Music Reviews

Liz Carroll

Lake Effect

Green Linnet

Liz Carroll is one of the finest living traditional Irish fiddlers. When she was just 18, she won the prestigious All Ireland Senior Championship on fiddle. Since then, she has played not just with some of the best Irish and Irish-American musicians, but also with a variety of other greats, from the late violinist Yehudi Menuhin to Don Henley. In 1994, the National Endowment for the Arts awarded her a National Heritage Fellowship – the top U.S. honor for traditional musicians. Not only is she an awesome fiddler, she’s also a fine composer, with more than 200 new tunes to her credit.

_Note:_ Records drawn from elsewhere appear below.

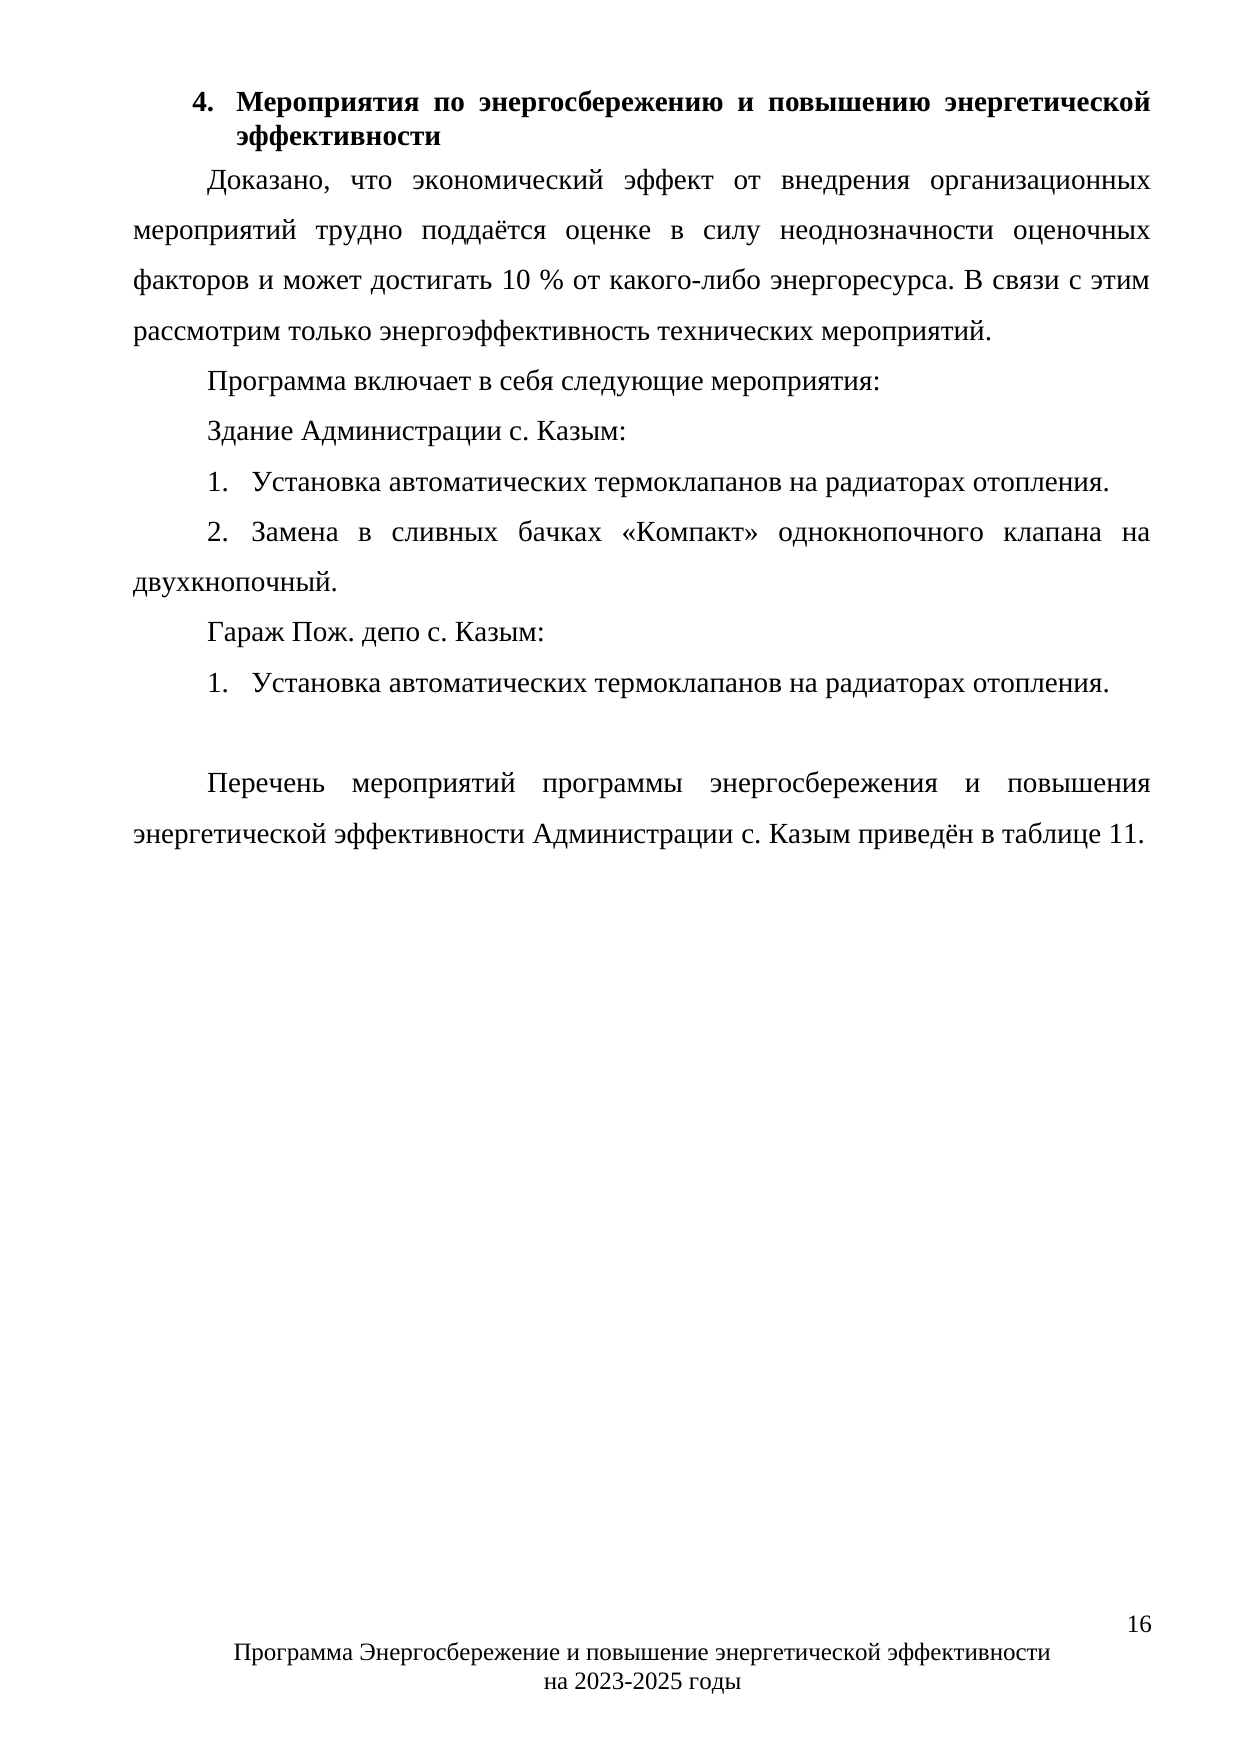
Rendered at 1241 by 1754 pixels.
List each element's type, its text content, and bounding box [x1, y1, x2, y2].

list Замена в сливных бачках «Компакт» однокнопочного клапана на двухкнопочный. [133, 514, 1152, 598]
text Доказано, что экономический эффект от внедрения организационных мероприятий трудно поддаётся оценке в силу неоднозначности оценочных факторов и может достигать 10 % от какого-либо энергоресурса. В связи с этим рассмотрим только энергоэффективность технических мероприятий. [133, 162, 1152, 346]
subtitle Мероприятия по энергосбережению и повышению энергетической эффективности [192, 84, 1152, 151]
text Гараж Пож. депо с. Казым: [133, 614, 1152, 648]
list Установка автоматических термоклапанов на радиаторах отопления. [133, 464, 1152, 497]
text Здание Администрации с. Казым: [133, 413, 1152, 447]
list Установка автоматических термоклапанов на радиаторах отопления. [133, 665, 1152, 698]
text Перечень мероприятий программы энергосбережения и повышения энергетической эффективности Администрации с. Казым приведён в таблице 11. [133, 766, 1152, 849]
text Программа включает в себя следующие мероприятия: [133, 363, 1152, 397]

While her last album, 2000’s excellent Lost in the Loop, had a more or less even balance of original and traditional tunes, Lake Effect consists almost exclusively of Liz’s own compositions. Although these are very true to the Irish musical tradition, they also push it in exciting new directions. If you think Irish music has to be morose and maudlin, think again; most of Liz’s tunes are fun and often funny, filled more with sunshine than rain.

It’s Liz’s fiddle wizardry that makes Lake Effect such a joy. Her fiddling is strong and sweet, never screechy, digging deep into the strings to express an incredible range of emotions, from blazing fast reels to melancholy airs, playful jigs to stately waltzes. She’s accompanied throughout by ex-Solas guitarist John Doyle, whose highly percussive, rhythmic style makes a perfect complement to Liz’s often more classical approach. Máirtin O’Connor also lends his sensitive, precise accordion accompaniment to a number of tracks, providing an almost uncanny note for note match of Liz’s playing in places.

Although she does a great job with both fast and slow tunes, I really enjoy some of the slower tunes on Lake Effect. One of my favorites is “The Ghost,” which Liz composed for a play. It starts off with haunting fiddle harmonics and slow, sad guitar, then moves into an incredibly beautiful fiddle melody, perfectly evoking a specter sweeping along the ground in a graveyard, trailing mist and memories. Another standout track is a waltz called “Hanley’s House of Happiness,” named after a famous (but long shuttered) South Side pub where accordionist Joe Cooley and other amazing musicians played while Liz was growing up. The fiddle and piano start has a very stately feel, of times gone by but fondly remembered; then bouzouki and accordion come in, with O’Connor’s gentle playing doing an amazing job of sounding like the echo of Cooley’s accordion coming down through the years.

A lot of Irish musicians do have some classical training, but few actually play with classical groups. On one set, “Catherine Kelly’s / Lake Effect,” Liz is joined by the California-based Turtle Island String Quartet for an incredible merging of folk and classical styles that you have to hear to believe. Evan Price, Turtle Island’s violinist, puts together a fun and innovative arrangement for the tunes – jazzy and swinging, with the strings sometimes responding to each other, and sometimes passing the melody from person to person.

Whether you’re a die-hard fan of Irish traditional music, or just coming to it for the first time, you’ll love Liz Carroll’s Lake Effect.